BPA toxicity in PC12, PC12/neo, PC12/ER-α, or β cells. (A) Expression of ERs in established PC12 cells expressing ER-α and β. (B) Comparison of four cell types according to a viability assay performed 72 h after BPA treatments. The four cell types were cultured with/without several concentrations of BPA. (C) Comparison between BPA and 17-β estradiol on cell viability according to concentration using the WST-1 method. Viability was assayed in PC12 cells and neuronal cells treated with different concentrations of BPA and 17-β estradiol for 72 h. ^*Significant difference from control (p < 0.05).

Fig. 6

Effect of BPA concentrations for activations of the MAP kinase family. Cells were treated with BPA, and after 2 h exposure to BPA, activation of MAP kinase family was determined by Western blotting.
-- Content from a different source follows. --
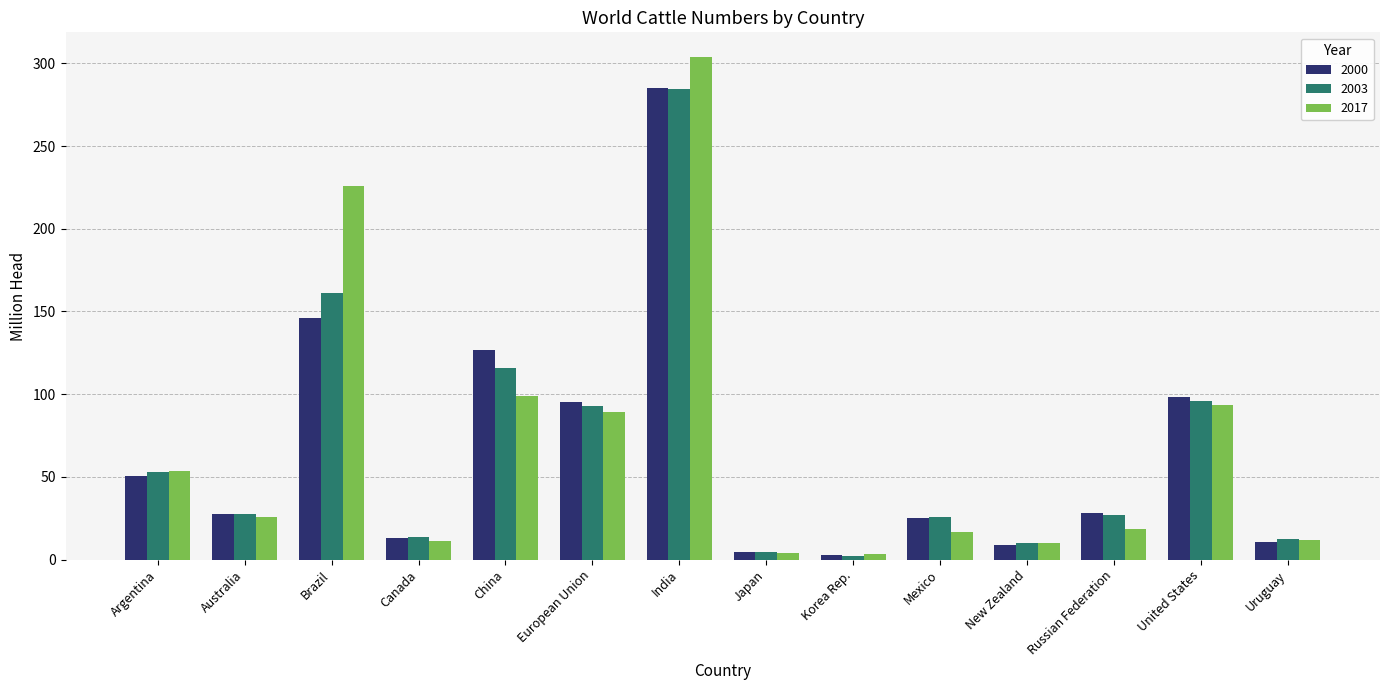

True or false: 2017 has a value of 46.2 at Australia.

False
Similar patterns of expression were found from three individual experiments.

Fig. 7

Protective effects of ERK inhibitor on BPA toxicity. PC12 and neuronal cells were pretreated with MAP kinase inhibitors (PD 98,059, SB 203,580, and SP 600,125) followed by BPA (300 µM) treatment. After 72 h of exposure, we examined PC12 and neuronal cell survival using the WST-1 assay. Living cells were represented as a percentage of the total population of living and dead cells. ^*Significant difference from control (p < 0.05). ^#Significant difference from only BPA-treated group (p < 0.05).

Fig. 8

Effect of BPA, ER antagonists, and ERK inhibitor on NF-κB activation. PC12 cells (A) and cortical neuronal cells (B) were treated with 0, 10, 50, 100, and 200 µM (BPA) for 90 min with/without pretreatment of different doses of ER antagonists (tamoxifen and ICI 182,780) (C & D) or ERK inhibitor (E & F) 30 min prior to treatment with BPA. Nuclear extracts were prepared and assayed for NF-κB by EMSA from two individual experiments performed in duplicate.